» Aim of the task
From the first line of the data below through the line holding "24. Henesey, L., Davidsson, P.", write out each line exactly as it stands.

◆ ◆ ◆ ◆

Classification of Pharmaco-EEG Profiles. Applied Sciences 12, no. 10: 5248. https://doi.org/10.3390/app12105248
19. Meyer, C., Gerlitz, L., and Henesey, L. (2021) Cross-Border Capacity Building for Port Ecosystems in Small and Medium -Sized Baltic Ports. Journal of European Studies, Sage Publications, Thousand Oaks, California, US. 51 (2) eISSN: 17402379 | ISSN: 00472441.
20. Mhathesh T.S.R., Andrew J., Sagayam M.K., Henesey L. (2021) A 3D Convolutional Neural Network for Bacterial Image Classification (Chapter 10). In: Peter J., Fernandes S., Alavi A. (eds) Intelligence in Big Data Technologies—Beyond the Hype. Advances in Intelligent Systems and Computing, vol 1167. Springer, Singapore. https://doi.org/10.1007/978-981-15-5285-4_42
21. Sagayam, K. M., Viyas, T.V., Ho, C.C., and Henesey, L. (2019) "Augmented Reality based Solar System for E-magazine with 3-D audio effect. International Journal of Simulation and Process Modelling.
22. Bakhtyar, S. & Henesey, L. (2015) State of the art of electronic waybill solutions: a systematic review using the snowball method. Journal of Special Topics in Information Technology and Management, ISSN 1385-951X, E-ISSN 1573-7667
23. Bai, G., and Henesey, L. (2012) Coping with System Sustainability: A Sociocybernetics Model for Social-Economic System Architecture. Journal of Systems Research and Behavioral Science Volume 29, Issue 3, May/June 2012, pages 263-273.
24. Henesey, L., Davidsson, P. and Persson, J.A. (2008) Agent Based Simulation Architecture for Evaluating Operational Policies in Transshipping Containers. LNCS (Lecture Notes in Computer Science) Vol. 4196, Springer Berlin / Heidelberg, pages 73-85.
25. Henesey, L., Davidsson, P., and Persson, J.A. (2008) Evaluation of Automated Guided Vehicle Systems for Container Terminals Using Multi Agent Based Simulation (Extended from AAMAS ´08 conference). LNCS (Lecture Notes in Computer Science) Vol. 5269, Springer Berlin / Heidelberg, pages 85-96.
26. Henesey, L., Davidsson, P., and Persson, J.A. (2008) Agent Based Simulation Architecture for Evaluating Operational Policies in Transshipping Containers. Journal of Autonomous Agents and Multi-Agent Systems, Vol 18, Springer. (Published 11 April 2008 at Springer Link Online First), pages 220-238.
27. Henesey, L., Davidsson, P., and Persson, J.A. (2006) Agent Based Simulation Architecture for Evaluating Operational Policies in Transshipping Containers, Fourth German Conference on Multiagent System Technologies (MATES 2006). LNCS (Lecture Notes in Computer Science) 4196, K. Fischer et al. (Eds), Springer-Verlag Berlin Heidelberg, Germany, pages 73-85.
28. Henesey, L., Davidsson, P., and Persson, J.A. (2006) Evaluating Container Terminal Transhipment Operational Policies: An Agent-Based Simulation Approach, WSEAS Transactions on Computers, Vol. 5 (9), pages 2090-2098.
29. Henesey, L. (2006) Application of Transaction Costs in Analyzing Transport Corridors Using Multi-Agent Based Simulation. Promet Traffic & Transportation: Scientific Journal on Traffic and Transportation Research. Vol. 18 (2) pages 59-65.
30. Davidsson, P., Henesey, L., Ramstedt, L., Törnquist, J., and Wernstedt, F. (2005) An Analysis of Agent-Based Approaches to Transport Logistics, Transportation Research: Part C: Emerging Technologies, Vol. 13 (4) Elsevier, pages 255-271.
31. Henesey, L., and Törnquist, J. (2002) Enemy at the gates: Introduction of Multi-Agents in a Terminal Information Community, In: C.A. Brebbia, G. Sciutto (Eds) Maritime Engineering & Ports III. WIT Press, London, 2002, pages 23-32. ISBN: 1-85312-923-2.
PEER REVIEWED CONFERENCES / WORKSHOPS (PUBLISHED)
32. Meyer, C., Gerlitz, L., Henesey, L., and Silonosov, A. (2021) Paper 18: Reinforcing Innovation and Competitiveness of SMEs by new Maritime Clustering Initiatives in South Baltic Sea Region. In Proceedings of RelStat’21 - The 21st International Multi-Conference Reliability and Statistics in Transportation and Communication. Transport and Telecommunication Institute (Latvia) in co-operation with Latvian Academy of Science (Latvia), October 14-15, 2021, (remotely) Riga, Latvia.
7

◆ ◆ ◆ ◆

» Output for this exercise
Classification of Pharmaco-EEG Profiles. Applied Sciences 12, no. 10: 5248. https://doi.org/10.3390/app12105248
19. Meyer, C., Gerlitz, L., and Henesey, L. (2021) Cross-Border Capacity Building for Port Ecosystems in Small and Medium -Sized Baltic Ports. Journal of European Studies, Sage Publications, Thousand Oaks, California, US. 51 (2) eISSN: 17402379 | ISSN: 00472441.
20. Mhathesh T.S.R., Andrew J., Sagayam M.K., Henesey L. (2021) A 3D Convolutional Neural Network for Bacterial Image Classification (Chapter 10). In: Peter J., Fernandes S., Alavi A. (eds) Intelligence in Big Data Technologies—Beyond the Hype. Advances in Intelligent Systems and Computing, vol 1167. Springer, Singapore. https://doi.org/10.1007/978-981-15-5285-4_42
21. Sagayam, K. M., Viyas, T.V., Ho, C.C., and Henesey, L. (2019) "Augmented Reality based Solar System for E-magazine with 3-D audio effect. International Journal of Simulation and Process Modelling.
22. Bakhtyar, S. & Henesey, L. (2015) State of the art of electronic waybill solutions: a systematic review using the snowball method. Journal of Special Topics in Information Technology and Management, ISSN 1385-951X, E-ISSN 1573-7667
23. Bai, G., and Henesey, L. (2012) Coping with System Sustainability: A Sociocybernetics Model for Social-Economic System Architecture. Journal of Systems Research and Behavioral Science Volume 29, Issue 3, May/June 2012, pages 263-273.
24. Henesey, L., Davidsson, P. and Persson, J.A. (2008) Agent Based Simulation Architecture for Evaluating Operational Policies in Transshipping Containers. LNCS (Lecture Notes in Computer Science) Vol. 4196, Springer Berlin / Heidelberg, pages 73-85.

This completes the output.